Lorrie Ann turned on the burner and adjusted the flame.

“After school, my cousin, Yolanda, and I would race in here to fight over the first tortilla.” Maggie’s daughter always argued that since she was younger by four years and it was her mother who made them that she should get the first one.

At the counter that separated the kitchen from the dining room, Celeste jumped on a stool and started spinning in circles. “Is Aunt Maggie your real aunt? Did your mom and dad live here, too?”

“Maggie is my mom’s older sister. My mom traveled, so I just stayed here.” The story slipped from her lips naturally as she flipped the tortilla.

“What about your dad?” The child spun the chair in the opposite direction.

“My father?” A good question her mother never answered. “Um...well. He’s gone.”

“He’s dead?”

Lorrie Ann gasped. “Oh, no.” What had she done? “Oh, oh, no. I mean...I don’t know. No, uh...” How did she get out of this?

“You don’t know? I’ll ask Daddy to pray for him. Rachel says he has the most important job in the world.”

Lorrie Ann scooped the potatoes into the warm tortilla.
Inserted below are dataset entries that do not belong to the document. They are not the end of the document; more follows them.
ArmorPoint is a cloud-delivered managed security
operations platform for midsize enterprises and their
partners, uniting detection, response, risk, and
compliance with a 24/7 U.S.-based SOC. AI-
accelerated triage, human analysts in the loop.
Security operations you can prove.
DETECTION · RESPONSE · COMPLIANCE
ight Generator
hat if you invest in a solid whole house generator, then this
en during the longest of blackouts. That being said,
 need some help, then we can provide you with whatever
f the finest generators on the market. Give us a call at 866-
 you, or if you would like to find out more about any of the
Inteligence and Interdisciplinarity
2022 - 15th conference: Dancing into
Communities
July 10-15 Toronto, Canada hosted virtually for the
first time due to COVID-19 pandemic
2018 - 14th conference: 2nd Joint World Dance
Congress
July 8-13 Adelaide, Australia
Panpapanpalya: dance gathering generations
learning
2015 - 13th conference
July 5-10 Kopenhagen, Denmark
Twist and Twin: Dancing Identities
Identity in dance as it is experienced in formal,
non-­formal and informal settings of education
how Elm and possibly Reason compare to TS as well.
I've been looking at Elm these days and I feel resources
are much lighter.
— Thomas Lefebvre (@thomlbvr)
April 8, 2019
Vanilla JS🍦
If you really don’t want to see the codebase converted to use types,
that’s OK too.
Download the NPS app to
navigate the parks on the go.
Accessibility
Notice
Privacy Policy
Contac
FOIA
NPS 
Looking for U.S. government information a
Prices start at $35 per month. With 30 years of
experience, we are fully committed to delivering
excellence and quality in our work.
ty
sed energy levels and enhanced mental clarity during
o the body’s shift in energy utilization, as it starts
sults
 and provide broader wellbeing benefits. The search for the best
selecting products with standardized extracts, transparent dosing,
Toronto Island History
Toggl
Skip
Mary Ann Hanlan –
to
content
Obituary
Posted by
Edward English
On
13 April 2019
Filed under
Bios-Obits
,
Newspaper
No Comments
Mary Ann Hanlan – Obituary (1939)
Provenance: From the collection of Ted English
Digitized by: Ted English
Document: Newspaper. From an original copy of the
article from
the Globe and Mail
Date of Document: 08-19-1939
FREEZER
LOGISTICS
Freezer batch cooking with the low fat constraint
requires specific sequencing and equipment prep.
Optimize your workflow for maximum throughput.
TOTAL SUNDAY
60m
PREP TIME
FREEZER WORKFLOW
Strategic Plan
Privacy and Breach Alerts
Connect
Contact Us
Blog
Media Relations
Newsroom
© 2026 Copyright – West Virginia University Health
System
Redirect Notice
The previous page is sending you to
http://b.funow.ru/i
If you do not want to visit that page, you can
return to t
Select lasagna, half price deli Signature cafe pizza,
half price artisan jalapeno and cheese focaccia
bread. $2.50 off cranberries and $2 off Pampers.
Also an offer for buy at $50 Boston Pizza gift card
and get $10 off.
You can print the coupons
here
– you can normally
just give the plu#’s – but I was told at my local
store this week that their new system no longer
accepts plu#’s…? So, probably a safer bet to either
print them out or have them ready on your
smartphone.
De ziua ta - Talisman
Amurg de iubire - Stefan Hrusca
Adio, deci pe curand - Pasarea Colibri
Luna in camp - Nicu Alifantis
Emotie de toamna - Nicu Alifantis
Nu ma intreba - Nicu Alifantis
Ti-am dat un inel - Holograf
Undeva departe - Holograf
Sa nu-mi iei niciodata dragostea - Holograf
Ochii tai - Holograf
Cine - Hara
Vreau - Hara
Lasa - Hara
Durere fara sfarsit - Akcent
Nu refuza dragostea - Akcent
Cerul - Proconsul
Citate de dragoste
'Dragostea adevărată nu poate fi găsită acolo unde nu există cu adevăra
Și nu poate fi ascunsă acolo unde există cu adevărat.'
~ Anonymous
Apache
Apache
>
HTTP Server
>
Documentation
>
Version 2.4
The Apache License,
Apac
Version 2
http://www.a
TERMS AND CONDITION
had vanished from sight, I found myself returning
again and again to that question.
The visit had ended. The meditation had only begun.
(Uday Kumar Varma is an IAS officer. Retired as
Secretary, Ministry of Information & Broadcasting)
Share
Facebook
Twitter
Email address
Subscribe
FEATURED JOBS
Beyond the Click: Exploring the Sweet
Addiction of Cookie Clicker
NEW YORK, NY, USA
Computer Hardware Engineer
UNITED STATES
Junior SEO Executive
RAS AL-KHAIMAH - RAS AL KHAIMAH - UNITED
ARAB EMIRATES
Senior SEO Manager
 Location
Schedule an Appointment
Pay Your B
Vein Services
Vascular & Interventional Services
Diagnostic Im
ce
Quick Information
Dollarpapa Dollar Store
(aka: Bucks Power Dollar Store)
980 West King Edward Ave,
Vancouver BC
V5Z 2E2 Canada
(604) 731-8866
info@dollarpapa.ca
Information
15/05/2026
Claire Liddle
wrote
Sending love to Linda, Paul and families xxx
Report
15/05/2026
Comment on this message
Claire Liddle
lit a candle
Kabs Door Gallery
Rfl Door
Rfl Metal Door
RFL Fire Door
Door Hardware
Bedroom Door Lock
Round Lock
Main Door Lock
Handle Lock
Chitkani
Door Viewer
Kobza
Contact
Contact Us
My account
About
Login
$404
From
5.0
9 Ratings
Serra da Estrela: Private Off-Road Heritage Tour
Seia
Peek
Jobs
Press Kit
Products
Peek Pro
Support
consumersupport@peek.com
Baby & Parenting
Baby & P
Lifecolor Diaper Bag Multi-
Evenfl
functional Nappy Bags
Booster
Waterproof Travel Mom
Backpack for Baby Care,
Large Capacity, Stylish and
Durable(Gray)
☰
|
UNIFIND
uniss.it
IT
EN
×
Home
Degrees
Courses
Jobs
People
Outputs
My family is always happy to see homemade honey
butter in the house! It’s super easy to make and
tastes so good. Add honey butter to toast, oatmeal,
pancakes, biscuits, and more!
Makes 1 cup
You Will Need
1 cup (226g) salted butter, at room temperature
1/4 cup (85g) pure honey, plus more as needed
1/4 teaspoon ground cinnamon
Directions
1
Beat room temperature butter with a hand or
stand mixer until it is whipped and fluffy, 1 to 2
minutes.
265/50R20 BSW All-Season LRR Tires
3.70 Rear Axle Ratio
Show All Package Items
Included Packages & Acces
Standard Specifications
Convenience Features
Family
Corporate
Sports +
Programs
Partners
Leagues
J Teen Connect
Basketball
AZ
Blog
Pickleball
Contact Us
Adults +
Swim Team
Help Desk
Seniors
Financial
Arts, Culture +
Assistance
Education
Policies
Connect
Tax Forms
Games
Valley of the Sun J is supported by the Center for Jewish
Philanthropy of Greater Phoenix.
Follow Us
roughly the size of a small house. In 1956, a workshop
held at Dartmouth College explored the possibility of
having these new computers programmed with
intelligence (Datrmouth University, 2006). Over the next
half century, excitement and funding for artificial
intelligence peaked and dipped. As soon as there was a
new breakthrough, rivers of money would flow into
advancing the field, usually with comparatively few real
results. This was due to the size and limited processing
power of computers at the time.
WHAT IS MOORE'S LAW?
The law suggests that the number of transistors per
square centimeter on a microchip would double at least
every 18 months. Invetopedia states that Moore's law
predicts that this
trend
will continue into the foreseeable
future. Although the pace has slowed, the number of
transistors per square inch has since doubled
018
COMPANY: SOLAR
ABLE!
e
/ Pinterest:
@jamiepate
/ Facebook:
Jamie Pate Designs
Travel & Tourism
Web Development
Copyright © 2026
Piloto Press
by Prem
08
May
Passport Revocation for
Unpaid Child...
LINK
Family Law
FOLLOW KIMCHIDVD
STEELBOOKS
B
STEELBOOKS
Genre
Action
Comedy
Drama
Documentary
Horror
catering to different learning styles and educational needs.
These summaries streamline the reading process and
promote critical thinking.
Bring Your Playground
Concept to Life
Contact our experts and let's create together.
She glanced at the door. “Aunt Maggie should be here any minute.” With plate in hand, she turned away from the stove to face the child.

Celeste’s head popped up over a pyramid made of red cups. Her tongue stuck out between rows of tiny white teeth.

Lorrie Ann froze. “Oh, my...you...um...you need to sit down.”

“I just need to add the last guard to my castle.” She balanced the spoon against the side of the top cup, but as she pulled away, the whole structure collapsed.